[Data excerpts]
• • • •
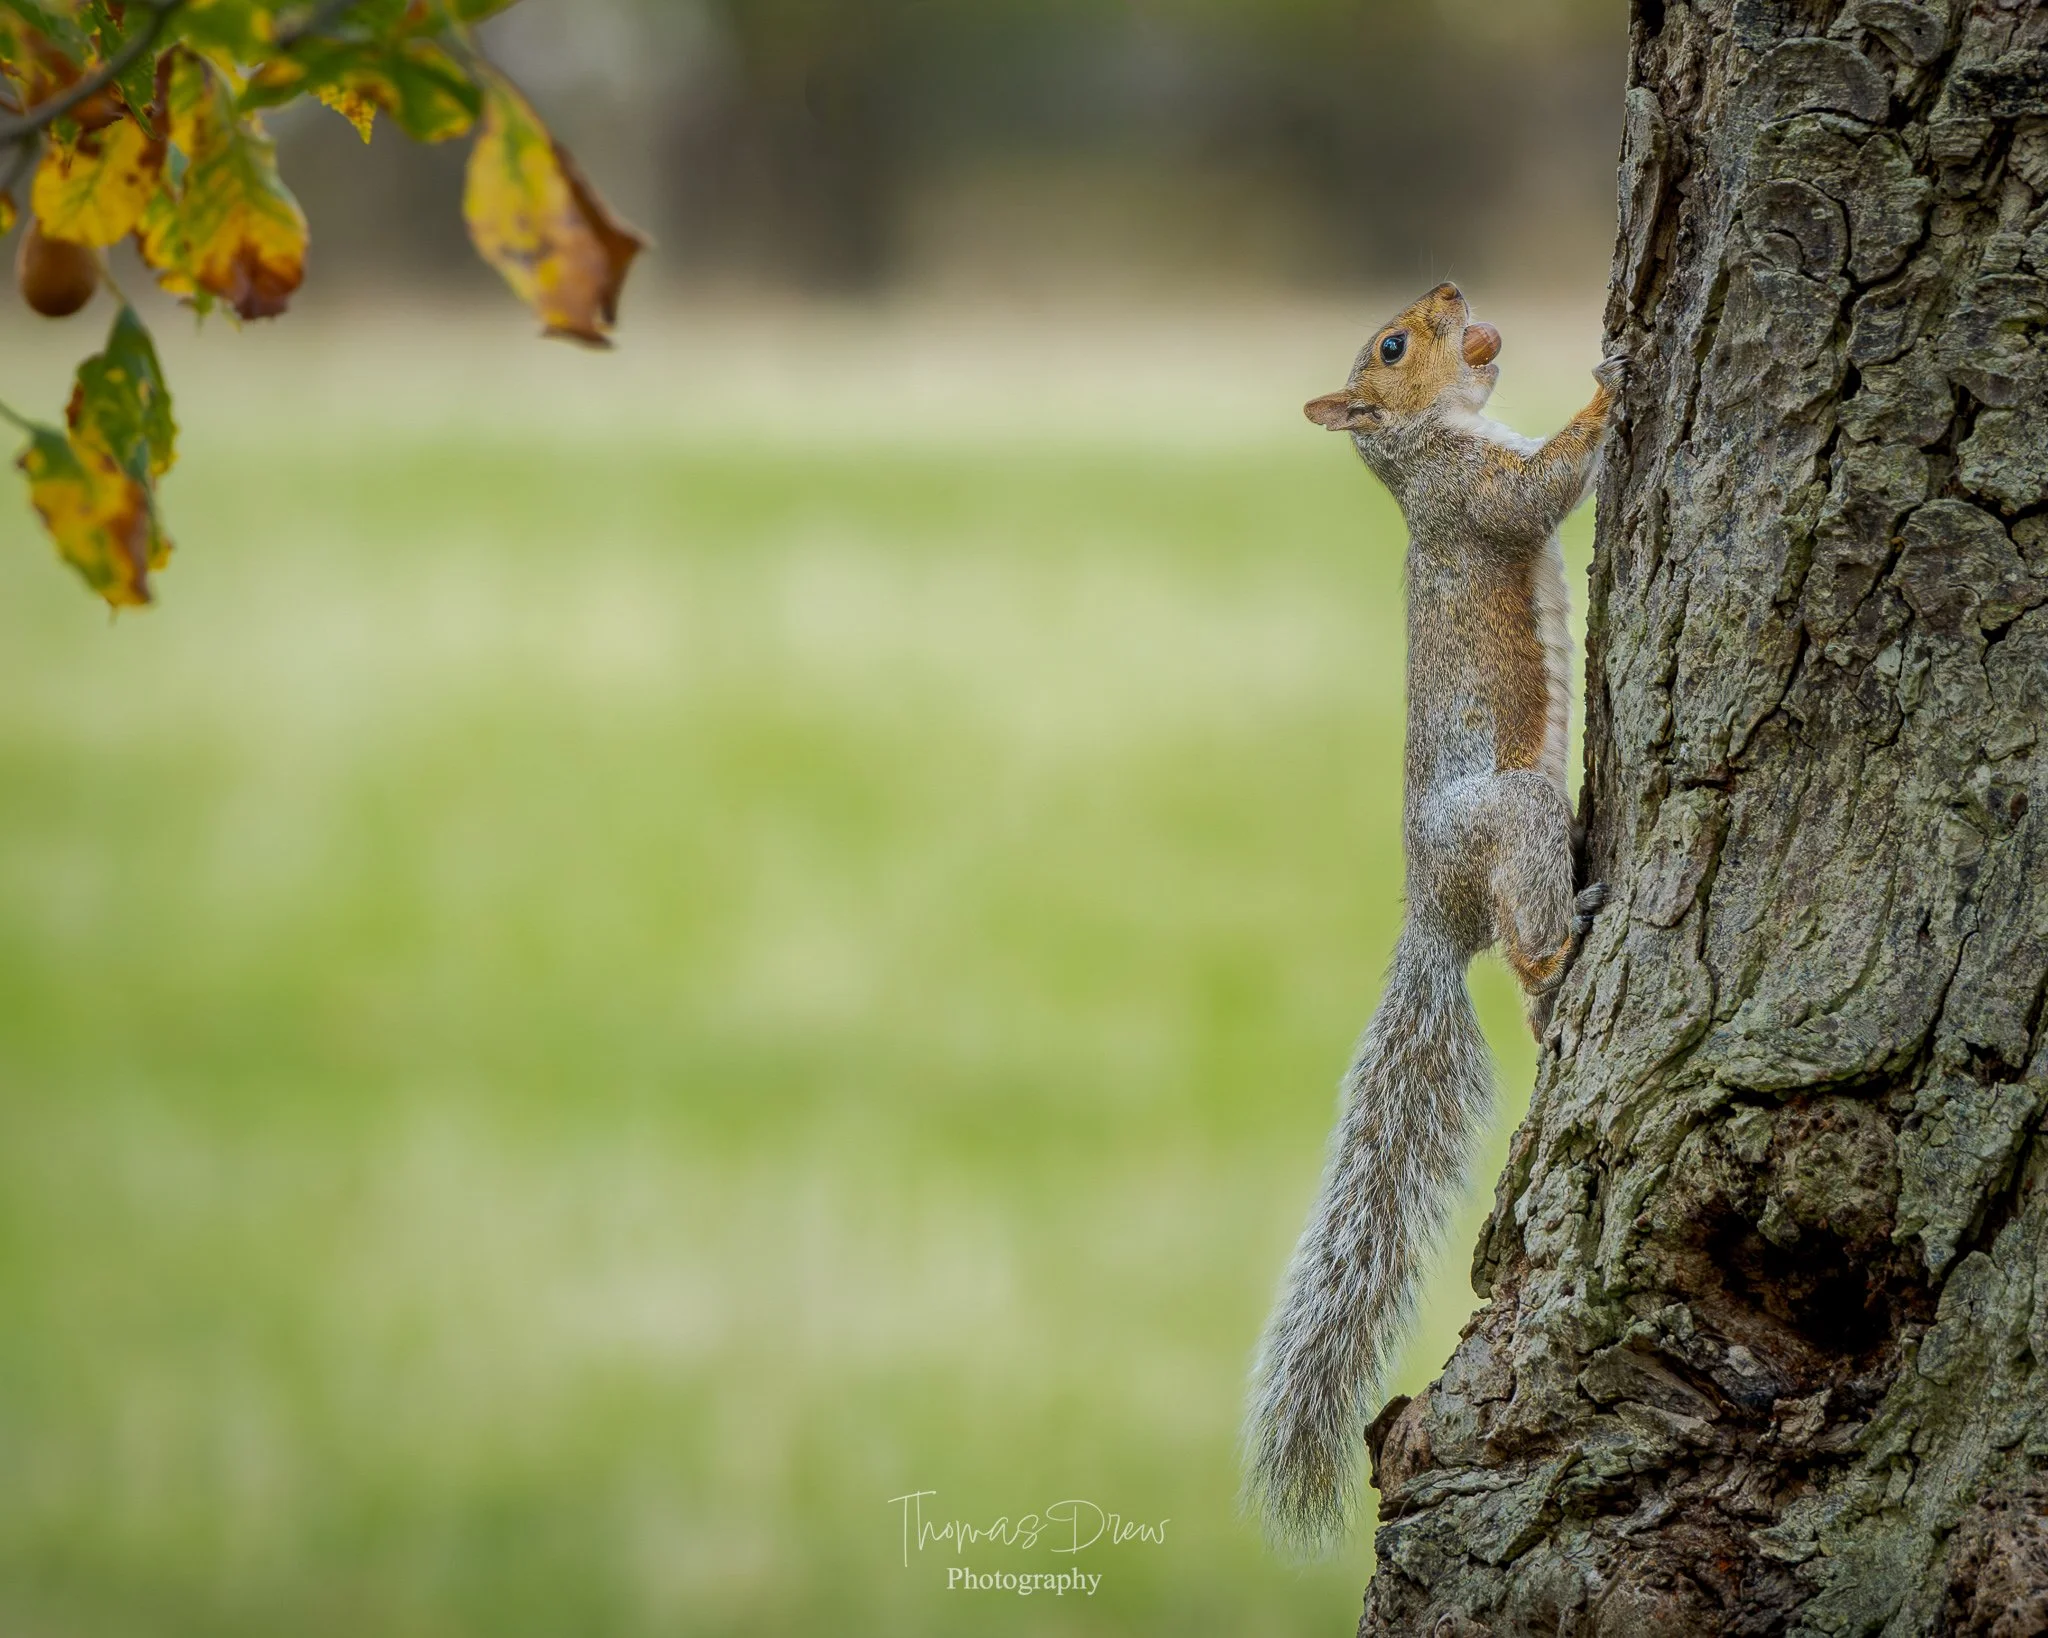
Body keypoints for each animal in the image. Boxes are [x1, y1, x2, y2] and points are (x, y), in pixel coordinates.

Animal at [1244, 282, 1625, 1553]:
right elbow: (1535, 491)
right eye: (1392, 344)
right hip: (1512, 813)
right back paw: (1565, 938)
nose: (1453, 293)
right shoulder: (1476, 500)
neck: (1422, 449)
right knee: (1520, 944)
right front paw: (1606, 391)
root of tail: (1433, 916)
• • • •
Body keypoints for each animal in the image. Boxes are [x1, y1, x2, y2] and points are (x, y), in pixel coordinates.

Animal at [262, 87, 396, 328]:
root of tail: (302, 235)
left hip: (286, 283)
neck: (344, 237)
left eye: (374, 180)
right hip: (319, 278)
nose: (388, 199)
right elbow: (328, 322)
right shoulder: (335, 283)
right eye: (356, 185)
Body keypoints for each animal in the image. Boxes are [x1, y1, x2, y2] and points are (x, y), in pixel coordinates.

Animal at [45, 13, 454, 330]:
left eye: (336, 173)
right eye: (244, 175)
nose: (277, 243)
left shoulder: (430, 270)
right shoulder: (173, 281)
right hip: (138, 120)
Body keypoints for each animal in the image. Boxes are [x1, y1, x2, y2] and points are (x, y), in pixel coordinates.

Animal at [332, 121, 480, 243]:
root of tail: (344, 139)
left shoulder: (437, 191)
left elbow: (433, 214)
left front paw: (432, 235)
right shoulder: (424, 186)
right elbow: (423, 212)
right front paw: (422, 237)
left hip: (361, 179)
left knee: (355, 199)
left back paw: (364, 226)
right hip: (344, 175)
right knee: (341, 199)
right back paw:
• • • •
Task objective —
The expected result is a copy of each line in the records where "back" appears.

Finished exercise —
right back paw: (1565, 938)
left back paw: (364, 226)
right back paw:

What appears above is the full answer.